Jones instructs us in the audience to find a partner, place our hands on their backs, and in locating their breath, allow ourselves to sync with their breathing:

Breathe in. Breathe out.

I feel warm hands on my shoulder blades, hands that belong to a dear friend; my hands connect to the back of a stranger, yet through our shared inhalations I feel as if I have known them for years. My breath softens, deepens, and the hands on my scapula become ancestral. A reminder that we stand on our ancestor’s shoulders.

Breathe In. Breathe Out.

    Moving, singing, preaching, and breathing, Jones explains that breath is a source of revival, woven into a larger system that we as humans can only begin to understand “when we become aware that the earth isn’t here to serve us. When we ourselves recognize our bodies as whole environments, ecosystems, and worlds within worlds.” Jones claims that this concept is key to understanding the current state of Blackness in the US. For Black bodies are encouraged—often forced—to distance themselves from bodily experience, and in the process of disengaging, are separated from breath. “I can’t breathe” then becomes an ethical cry, and here Jones refers to Eric Garner and numerous Black individuals who are victims of police brutality. Where were the nation’s morals when Garner cried “I can’t breathe” eleven times? When we witnessed breath physically leave his body. How was your breathing on July 17th, 2014?
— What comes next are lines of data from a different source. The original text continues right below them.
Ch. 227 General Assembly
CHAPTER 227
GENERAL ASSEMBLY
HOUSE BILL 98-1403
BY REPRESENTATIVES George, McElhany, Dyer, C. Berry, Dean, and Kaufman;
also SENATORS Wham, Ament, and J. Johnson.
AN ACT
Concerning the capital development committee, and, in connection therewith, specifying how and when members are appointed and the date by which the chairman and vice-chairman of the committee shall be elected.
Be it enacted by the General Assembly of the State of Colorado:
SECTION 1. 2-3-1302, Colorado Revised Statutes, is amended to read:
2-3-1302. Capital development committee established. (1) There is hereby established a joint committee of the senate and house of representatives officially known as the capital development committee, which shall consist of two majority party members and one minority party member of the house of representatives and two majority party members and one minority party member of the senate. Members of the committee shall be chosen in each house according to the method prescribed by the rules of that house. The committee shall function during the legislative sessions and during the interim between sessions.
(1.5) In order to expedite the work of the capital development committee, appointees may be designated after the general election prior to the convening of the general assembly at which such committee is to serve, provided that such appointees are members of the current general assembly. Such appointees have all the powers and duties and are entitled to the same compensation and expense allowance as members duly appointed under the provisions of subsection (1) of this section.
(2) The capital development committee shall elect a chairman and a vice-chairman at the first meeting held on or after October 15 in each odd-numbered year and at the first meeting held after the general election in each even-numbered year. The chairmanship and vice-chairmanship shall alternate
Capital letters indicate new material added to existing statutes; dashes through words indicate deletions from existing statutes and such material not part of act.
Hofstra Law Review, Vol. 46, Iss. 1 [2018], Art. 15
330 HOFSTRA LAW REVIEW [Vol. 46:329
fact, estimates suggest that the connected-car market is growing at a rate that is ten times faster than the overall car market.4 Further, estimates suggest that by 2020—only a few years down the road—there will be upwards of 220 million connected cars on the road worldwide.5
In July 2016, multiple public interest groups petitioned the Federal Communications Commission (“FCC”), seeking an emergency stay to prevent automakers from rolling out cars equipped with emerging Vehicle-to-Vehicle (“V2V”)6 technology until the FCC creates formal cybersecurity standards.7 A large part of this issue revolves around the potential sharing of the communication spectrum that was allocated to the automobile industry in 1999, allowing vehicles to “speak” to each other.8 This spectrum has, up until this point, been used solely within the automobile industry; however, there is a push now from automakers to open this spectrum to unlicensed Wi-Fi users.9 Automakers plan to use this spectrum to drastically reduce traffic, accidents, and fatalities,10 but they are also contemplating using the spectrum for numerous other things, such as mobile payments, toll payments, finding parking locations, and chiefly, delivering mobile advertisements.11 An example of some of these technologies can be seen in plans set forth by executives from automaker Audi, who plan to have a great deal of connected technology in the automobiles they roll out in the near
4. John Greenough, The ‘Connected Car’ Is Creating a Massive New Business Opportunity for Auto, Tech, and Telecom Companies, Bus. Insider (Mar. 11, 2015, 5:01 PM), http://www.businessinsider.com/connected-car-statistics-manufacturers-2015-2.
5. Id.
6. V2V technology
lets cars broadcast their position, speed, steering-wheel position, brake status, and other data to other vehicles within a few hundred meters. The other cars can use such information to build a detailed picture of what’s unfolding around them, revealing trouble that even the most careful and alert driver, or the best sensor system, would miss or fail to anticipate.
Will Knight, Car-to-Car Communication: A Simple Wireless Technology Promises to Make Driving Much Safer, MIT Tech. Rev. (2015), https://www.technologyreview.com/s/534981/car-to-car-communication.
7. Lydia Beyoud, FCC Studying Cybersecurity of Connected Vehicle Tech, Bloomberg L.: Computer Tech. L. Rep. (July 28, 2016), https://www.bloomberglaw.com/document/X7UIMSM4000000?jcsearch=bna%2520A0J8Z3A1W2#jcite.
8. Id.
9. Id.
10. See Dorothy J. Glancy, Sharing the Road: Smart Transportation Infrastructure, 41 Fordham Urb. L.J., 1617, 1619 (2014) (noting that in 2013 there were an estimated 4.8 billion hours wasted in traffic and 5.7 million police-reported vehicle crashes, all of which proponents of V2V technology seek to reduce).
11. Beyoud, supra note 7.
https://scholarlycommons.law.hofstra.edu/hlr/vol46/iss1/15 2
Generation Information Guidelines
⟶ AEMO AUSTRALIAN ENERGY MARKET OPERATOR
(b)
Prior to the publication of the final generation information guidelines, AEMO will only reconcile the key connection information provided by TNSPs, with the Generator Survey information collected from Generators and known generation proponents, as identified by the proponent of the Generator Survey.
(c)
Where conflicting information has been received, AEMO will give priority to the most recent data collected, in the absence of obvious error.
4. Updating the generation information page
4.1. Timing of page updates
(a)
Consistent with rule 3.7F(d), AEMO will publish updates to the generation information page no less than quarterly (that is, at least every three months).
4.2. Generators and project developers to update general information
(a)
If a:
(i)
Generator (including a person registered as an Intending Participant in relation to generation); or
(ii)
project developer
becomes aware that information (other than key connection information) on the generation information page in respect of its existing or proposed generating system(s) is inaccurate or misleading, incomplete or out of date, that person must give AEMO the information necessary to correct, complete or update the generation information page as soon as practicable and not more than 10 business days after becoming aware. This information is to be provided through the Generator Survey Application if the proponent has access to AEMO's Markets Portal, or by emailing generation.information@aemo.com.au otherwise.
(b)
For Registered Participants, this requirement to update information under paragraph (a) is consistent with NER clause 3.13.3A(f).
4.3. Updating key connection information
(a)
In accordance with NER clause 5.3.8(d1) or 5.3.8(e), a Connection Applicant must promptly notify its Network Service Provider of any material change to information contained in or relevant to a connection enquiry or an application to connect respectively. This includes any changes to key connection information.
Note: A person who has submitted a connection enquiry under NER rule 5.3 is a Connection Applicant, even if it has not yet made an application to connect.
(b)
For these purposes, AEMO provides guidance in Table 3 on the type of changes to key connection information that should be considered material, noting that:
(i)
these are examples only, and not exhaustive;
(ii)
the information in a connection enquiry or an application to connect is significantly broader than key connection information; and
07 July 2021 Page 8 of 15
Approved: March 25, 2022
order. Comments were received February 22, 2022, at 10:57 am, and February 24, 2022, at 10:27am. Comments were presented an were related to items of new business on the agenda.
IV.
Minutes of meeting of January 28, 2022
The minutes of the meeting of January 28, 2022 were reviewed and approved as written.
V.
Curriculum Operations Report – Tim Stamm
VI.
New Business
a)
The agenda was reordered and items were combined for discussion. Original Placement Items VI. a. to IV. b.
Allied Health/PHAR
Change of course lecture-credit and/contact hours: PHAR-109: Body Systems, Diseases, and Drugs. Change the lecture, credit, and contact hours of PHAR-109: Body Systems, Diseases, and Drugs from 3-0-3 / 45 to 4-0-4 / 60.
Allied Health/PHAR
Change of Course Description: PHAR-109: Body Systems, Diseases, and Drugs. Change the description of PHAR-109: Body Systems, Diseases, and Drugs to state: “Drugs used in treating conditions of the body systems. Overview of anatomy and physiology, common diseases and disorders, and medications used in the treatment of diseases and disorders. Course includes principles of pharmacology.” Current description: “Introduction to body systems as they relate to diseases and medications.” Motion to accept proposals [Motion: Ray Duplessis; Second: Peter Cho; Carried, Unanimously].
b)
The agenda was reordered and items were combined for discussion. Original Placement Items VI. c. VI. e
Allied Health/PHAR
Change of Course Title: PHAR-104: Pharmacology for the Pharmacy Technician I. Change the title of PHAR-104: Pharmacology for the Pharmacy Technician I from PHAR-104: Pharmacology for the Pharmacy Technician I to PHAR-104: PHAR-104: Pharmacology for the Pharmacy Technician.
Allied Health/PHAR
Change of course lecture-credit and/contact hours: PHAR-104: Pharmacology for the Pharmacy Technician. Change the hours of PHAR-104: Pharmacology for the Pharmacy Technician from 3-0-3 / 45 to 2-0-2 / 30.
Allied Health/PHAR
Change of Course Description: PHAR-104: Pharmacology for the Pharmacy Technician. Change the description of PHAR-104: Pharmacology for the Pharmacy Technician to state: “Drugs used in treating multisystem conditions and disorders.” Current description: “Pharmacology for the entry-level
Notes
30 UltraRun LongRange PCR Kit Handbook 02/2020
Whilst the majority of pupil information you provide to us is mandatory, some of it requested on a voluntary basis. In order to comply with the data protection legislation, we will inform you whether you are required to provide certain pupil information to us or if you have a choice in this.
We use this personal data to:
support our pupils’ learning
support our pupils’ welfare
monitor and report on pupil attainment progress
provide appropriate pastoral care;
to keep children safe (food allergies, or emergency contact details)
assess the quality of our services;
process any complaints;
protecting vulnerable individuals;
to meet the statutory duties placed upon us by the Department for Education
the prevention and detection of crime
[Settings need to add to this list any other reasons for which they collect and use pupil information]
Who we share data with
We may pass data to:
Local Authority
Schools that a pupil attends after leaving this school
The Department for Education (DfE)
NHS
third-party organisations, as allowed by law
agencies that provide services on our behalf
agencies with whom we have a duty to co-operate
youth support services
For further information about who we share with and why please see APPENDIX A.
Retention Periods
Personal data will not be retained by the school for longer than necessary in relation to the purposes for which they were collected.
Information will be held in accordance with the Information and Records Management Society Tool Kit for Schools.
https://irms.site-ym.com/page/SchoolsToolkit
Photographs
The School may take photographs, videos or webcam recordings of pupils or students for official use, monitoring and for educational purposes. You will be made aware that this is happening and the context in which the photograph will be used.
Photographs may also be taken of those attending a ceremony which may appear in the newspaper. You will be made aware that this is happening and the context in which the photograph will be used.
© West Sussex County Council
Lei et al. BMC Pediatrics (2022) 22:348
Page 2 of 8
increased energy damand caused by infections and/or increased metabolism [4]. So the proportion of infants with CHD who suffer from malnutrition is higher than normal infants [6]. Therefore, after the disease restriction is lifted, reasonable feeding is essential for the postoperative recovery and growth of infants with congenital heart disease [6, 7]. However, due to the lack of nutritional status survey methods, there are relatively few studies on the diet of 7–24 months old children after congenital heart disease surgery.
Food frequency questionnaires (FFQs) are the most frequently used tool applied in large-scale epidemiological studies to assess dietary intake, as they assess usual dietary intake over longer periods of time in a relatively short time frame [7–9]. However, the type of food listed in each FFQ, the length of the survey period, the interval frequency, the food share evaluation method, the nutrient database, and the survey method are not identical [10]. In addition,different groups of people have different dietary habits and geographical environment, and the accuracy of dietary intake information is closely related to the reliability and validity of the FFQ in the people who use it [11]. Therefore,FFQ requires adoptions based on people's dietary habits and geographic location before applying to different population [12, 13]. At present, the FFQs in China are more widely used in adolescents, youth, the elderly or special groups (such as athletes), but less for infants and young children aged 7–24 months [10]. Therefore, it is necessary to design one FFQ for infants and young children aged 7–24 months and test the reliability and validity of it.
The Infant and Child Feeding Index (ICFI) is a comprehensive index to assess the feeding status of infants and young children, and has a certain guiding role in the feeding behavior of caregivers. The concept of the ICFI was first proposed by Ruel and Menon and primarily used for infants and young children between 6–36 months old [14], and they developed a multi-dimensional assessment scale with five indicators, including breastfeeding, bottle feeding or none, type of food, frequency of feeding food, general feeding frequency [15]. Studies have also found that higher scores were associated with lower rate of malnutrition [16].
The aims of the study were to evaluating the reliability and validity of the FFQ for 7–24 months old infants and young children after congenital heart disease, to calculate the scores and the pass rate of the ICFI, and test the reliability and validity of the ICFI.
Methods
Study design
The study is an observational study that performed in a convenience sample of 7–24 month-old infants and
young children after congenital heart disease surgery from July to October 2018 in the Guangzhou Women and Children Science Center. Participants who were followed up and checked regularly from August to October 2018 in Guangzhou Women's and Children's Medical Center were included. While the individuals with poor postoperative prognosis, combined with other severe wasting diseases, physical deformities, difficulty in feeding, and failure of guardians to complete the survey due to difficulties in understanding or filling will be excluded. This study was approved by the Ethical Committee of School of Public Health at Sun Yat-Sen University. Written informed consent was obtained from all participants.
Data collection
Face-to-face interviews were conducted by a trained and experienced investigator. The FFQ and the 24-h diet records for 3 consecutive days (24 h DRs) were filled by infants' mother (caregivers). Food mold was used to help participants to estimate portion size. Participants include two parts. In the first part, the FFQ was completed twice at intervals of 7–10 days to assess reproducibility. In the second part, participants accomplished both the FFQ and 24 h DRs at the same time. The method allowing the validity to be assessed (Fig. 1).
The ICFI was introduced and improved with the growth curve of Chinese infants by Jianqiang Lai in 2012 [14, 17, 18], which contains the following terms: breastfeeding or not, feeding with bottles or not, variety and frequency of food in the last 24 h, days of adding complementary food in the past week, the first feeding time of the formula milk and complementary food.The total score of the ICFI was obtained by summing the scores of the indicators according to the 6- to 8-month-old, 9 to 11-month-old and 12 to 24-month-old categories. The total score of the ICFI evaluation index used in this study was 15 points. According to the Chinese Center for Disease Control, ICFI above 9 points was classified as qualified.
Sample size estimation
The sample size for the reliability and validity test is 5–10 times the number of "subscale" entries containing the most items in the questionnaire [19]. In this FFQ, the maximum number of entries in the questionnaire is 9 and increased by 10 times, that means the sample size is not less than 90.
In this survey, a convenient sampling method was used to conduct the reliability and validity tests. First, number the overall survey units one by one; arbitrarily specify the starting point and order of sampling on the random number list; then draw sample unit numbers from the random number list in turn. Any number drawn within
Jones, standing behind the podium, echoes Garner’s words, and I can feel the air being sucked from the room:

“I can’t breathe.

I can’t breathe.

I can’t breathe.

I can’t breathe.

I can’t breathe.

I can’t breathe.

I can’t breathe.

I can’t breathe.

I can’t breathe.

I can’t breathe.

I can’t breathe.”

Breathe in. Breathe out.

In reference to her friend and mentor, Nia Love, Jones reminds the audience that our bodies are our primary altars, and that in systemic structures rooted in oppression, we as humans—specifically Black individuals—need to be vigilant in how we tend and care for living, sacred spaces. Jones asks us to ponder, “How do I keep finding ways to keep my body alive?” and here reminds us that she “can’t tell [us] how to breathe, but when we separate ourselves from each other, it is a distancing from Asé—from life force—and this is where breath dies.”

“What are your bodies’ sacred revivals?”

We must begin to think of ourselves as whole ecosystems, oceans that carve through space like breath does the body. We need to sit in breath. Note when our breath is uneasy. How do we navigate and activate breath in our bodies? It is not a linear process, nor a linear breath.

Breathe in commitment to life. Breathe out: all the things weighing you down.

Jones believes that committing to breath is committing to solidarity, and actively seeks out other people, places, ecosystems, in which space is made for breath in Black bodies. She charges us to think of our bodies as “sacred groves,” ancestral plains that thrive from collective breath.

Breathe in. Breathe out.

    As I leave the presentation, I am aware of how breath feels in my Black body. Sturdy. Growing. Tired. Full. My ancestral plain is dancing, abuzz with new thoughts to ponder, and I laugh and keke with a colleague, breath escaping from my body by choice. In this moment, I can breathe, and I fill my body with air, strong winds coursing through me, guiding me home, deeper into my body. Rooted. Grounded. Revived.

Breath as survival.

Diasporic Movement Practices: Activism, Integrity, Revivals: Breath,   Dr. Lela Aisha Jones,  Temple University's Department of Dance, Dance Studies Colloquium Series, October 8.